Baker, by contrast, has frequently repudiated Trump, leading some pro-Trump members of the state party to call for a censure of Baker for supporting the then-president’s second impeachment. Others have bristled at what they viewed as Baker’s overly restrictive pandemic regulations, particularly when it came to business closures, with some going so far as to back lawsuits challenging the governor’s emergency powers.
Looking ahead to 2022, some Republicans have talked about raising the bar for the delegate-vote percentage candidates need at next year’s convention to qualify for the primary ballot, which could, the thinking goes, make things more difficult for Baker.
“There is a hardcore group out there that will vote for anybody but him in a primary situation,” state committeewoman Amy Carnevale said.
One potential alternative has already surfaced: Geoff Diehl, a Lyons ally and former state lawmaker who’s eyeing a gubernatorial bid as a potential political comeback after a failed challenge to Democratic Sen. Elizabeth Warren in 2018.
Lyons and his allies insist they’re not trying to subvert Baker — they say they’re just doing what’s best for the future of a party they believe has been overly focused on keeping the governor’s office at the expense of growing its small base down-ballot. Some in GOP circles even view Lyons as a whistleblower who’s bringing much-needed reform to a party that’s badly outnumbered outside of the governor’s office and losing viability.
“Charlie Baker is a good man,” Lyons said. He’s just “politically not where the Republican Party is here and nationally.”
Baker, normally reticent about getting too involved in state party politics, is taking a more active role in recent weeks. Last week, he slammed party leadership for being out of touch with the “vast majority” of Republicans amid a scandal over anti-gay remarks a GOP state committeewoman made toward a gay congressional candidate. Lyons has rejected calls to make the committeewoman resign, or step down himself.

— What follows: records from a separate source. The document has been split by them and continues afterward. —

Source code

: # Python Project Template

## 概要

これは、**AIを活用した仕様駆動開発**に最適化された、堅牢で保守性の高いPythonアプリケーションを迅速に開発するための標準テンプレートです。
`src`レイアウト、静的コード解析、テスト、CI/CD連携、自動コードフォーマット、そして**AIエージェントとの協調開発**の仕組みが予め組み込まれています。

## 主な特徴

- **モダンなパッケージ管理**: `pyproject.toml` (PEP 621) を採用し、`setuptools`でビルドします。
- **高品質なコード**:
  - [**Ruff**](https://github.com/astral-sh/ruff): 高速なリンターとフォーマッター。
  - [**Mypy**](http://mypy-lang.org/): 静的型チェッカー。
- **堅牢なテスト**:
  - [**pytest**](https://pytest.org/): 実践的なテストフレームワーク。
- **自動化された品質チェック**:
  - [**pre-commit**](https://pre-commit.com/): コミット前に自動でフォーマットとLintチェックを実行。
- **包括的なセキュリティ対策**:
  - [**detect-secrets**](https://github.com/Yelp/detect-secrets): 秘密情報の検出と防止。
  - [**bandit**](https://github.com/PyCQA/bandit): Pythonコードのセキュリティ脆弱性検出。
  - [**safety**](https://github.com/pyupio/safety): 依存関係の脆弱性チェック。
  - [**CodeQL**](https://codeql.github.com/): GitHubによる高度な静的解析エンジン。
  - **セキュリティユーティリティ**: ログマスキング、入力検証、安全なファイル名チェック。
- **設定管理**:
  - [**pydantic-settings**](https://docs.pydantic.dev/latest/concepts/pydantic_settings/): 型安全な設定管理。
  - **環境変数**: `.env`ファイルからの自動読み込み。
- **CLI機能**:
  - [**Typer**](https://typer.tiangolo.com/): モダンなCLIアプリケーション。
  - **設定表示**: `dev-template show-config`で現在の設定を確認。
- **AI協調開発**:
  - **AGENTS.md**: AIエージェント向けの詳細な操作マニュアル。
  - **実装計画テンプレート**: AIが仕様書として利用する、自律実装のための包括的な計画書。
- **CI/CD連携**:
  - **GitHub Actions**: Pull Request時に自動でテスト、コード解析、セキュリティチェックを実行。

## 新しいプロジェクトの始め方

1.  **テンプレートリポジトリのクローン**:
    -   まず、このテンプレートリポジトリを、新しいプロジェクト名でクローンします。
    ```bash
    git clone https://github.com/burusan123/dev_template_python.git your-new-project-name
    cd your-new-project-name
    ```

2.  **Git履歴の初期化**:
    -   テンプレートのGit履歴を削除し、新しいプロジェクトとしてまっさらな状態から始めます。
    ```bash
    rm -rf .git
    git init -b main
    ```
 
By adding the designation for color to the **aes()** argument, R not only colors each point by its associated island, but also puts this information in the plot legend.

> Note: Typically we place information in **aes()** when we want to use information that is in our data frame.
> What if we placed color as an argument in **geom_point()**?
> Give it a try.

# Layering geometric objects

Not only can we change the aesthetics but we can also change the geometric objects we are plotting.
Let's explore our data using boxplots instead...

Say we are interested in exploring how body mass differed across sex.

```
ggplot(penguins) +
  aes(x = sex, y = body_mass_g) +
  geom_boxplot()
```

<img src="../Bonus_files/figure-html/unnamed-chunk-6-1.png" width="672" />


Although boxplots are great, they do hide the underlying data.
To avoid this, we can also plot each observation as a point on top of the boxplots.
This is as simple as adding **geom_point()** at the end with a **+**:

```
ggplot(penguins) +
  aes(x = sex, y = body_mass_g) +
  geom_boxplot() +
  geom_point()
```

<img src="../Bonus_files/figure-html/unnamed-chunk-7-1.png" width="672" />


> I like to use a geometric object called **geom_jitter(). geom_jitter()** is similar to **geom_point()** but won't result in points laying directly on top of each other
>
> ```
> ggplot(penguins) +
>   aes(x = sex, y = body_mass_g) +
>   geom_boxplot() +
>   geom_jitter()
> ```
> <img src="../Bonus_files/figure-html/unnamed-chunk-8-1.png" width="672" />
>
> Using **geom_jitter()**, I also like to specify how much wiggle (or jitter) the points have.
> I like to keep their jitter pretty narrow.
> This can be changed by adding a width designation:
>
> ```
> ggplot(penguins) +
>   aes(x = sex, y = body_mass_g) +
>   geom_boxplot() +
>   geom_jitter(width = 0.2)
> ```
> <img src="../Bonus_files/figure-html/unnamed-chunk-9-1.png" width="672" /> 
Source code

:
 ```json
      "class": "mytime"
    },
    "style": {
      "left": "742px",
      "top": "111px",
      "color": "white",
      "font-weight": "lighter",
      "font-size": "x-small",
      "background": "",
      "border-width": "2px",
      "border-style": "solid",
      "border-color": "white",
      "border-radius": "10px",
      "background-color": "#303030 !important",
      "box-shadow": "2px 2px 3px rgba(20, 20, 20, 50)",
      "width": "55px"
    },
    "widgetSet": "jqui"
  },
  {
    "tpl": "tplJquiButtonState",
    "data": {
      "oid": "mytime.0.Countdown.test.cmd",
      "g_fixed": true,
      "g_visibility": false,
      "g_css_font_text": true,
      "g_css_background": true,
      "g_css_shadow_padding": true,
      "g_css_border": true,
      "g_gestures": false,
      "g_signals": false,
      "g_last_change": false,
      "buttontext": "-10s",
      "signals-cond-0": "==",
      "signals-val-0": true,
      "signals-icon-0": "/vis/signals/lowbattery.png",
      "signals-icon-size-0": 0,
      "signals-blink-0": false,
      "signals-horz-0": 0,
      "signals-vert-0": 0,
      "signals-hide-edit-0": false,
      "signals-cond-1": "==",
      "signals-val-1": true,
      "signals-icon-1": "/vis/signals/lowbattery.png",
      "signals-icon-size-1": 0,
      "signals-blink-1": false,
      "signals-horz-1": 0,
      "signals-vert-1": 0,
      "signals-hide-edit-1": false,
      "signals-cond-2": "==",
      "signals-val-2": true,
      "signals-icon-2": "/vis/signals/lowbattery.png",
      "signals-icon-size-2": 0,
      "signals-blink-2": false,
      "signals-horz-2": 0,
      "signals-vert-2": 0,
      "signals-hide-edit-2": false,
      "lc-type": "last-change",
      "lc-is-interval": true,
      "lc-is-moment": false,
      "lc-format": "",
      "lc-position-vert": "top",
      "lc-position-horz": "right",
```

Baker also responded to recent, unsuccessful Lyons-backed machinations that would have ousted the governor and other elected Republican leaders from a state party committee that controls primary election endorsements — and therefore party resources.
“You mean the only two statewide officeholders who are elected Republicans?” Baker said in response to a POLITICO reporter’s question about the matter at a press conference last week.
“Kicking us off doesn’t make any sense,” Baker continued. “It also speaks to larger issues about just not appreciating and understanding that this is supposed to be a team sport.”
After watching the party lose seats on Beacon Hill and fundraising falter in the years since Lyons took over, some Republicans worry that Lyons — who rode the tea party wave into elected office in 2010 and regularly condemns the “radical left” — has a vendetta against Baker that could cost them the governor’s office in 2022 if Baker decides to run for a third term.
“It makes absolutely no sense that a very popular governor is being literally singled out by a failed former state representative with very little fundraising prowess and a very divided state committee,” said state Rep. Shawn Dooley, a GOP state committeeman who unsuccessfully challenged Lyons for the party chair role earlier this year and frequently criticizes Baker.
“I’m concerned that this is an incredibly dangerous game that we’re playing,” Dooley added. “And if we lose the governor’s office, we’re losing it for eight years.”
Some Republicans say the blowback against Baker is limited to the party’s far-right. They express a sense of hope — albeit waning — that the GOP’s warring factions can call a truce ahead of 2022.
“Our best shot at getting a Republican elected as governor is Charlie Baker,” Carnevale said. “I just think it’s crazy for our party to turn our backs on an incumbent Republican, especially one who’s so popular in a blue state.”